The third project, headed by Dr. Tilley, will explore the development of renal dysfunction during heart failure. “Renal dysfunction, in the form of cardiorenal syndrome (CRS), is a predictor for poor prognosis in heart failure patients,” Dr. Tilley said. “A key indicator of CRS is renal fibrosis, which impairs proper kidney function, and prevention of which may help ameliorate heart failure.”

Dr. Tilley and colleagues aim to define the role of immune cells known as leukocytes in mediating renal fibrosis in heart failure. Leukocytes regulate tissue fibrosis and are recruited to the kidney in various disease states. Working with co-investigator Meredith Brisco-Bacik, MD, MSCE, FACC, Associate Professor of Medicine and Clinical Sciences at LKSOM, Dr. Tilley's team will further examine molecular profiles of leukocytes collected from the blood of patients with or without CRS.

“We are excited to work with Drs. Koch, Kishore, and Elrod to examine facets of leukocyte biology, including alterations in leukocyte-specific GRK expression and signaling, sex-based differences in leukocyte behavior, and alterations in leukocyte bioenergetics, to determine their impact on CRS progression and outcomes,” Dr. Tilley added.

Dr. Elrod will lead the fourth project, which follows on his laboratory's discovery that targeting the process of calcium exchange in mitochondria (the energy-supplying powerhouses of cells) is an effective strategy to reduce tissue injury associated with heart attack. His team is especially interested in understanding the role of a molecule known as MCUB in the regulation of mitochondrial calcium transport in heart failure. These studies could uncover ways to therapeutically reduce mitochondrial dysfunction in heart tissue.

The new award, completely housed in the Center for Translational Medicine at Temple, also funds one administrative and two scientific cores, one directed by Dr. Koch and the others led by Erhe Gao, MD, PhD, Professor in the Center for Translational Medicine and Sudarsan Rajan, PhD, Assistant Professor in the Center.
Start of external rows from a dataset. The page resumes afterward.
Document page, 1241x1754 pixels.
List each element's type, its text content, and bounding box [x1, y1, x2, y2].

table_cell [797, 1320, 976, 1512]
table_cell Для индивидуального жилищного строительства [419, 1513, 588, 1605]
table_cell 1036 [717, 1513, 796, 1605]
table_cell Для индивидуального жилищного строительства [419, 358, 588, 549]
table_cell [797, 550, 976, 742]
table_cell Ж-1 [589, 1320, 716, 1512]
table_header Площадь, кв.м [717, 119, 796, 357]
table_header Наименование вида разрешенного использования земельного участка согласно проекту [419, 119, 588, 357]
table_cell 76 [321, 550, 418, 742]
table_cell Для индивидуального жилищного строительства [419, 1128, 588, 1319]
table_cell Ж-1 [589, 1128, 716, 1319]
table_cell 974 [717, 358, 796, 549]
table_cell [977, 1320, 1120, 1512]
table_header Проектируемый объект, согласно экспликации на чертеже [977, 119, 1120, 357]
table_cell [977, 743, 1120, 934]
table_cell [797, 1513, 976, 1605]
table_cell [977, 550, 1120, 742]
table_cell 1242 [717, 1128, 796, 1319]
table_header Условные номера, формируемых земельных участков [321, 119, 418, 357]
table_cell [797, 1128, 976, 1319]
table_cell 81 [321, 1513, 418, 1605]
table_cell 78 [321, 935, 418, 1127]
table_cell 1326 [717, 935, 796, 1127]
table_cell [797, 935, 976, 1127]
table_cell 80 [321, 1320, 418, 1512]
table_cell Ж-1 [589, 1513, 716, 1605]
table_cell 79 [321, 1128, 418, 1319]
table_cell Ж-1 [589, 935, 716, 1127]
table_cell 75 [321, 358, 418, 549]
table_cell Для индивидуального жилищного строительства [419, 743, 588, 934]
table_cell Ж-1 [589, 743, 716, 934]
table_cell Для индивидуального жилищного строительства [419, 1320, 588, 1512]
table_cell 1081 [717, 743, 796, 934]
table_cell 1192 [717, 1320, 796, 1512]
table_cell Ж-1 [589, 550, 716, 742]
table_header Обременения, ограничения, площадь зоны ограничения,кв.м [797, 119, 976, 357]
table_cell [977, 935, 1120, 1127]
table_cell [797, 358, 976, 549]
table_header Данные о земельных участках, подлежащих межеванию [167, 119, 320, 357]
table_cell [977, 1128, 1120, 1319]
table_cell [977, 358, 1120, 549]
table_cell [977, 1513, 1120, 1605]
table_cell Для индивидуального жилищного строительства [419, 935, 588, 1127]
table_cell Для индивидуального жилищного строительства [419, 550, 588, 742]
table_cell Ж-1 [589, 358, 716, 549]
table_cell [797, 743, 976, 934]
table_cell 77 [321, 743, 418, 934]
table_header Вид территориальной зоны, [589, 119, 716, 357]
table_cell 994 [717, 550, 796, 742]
“This award is a testament to what we have built here at Temple and the Center for Translational Medicine under Dr. Koch’s impeccable leadership,” Dr. Kishore noted. “The scientific depth of these multi-component studies is quite exciting and is likely to open up new understanding of and potentially new therapeutic avenues for heart disease.”

“Historically, a department or center that is funded by the PPG mechanism has been viewed as preeminent in their field and highly successful,” Dr. Elrod added. “The fact that this is the second currently funded PPG emanating from the Center for Translational Medicine speaks volumes to the collaborative nature and scientific impact of our group as a whole.”

Editor’s Note: The content above is solely the responsibility of the authors and does not necessarily represent the official views of the National Institutes of Health.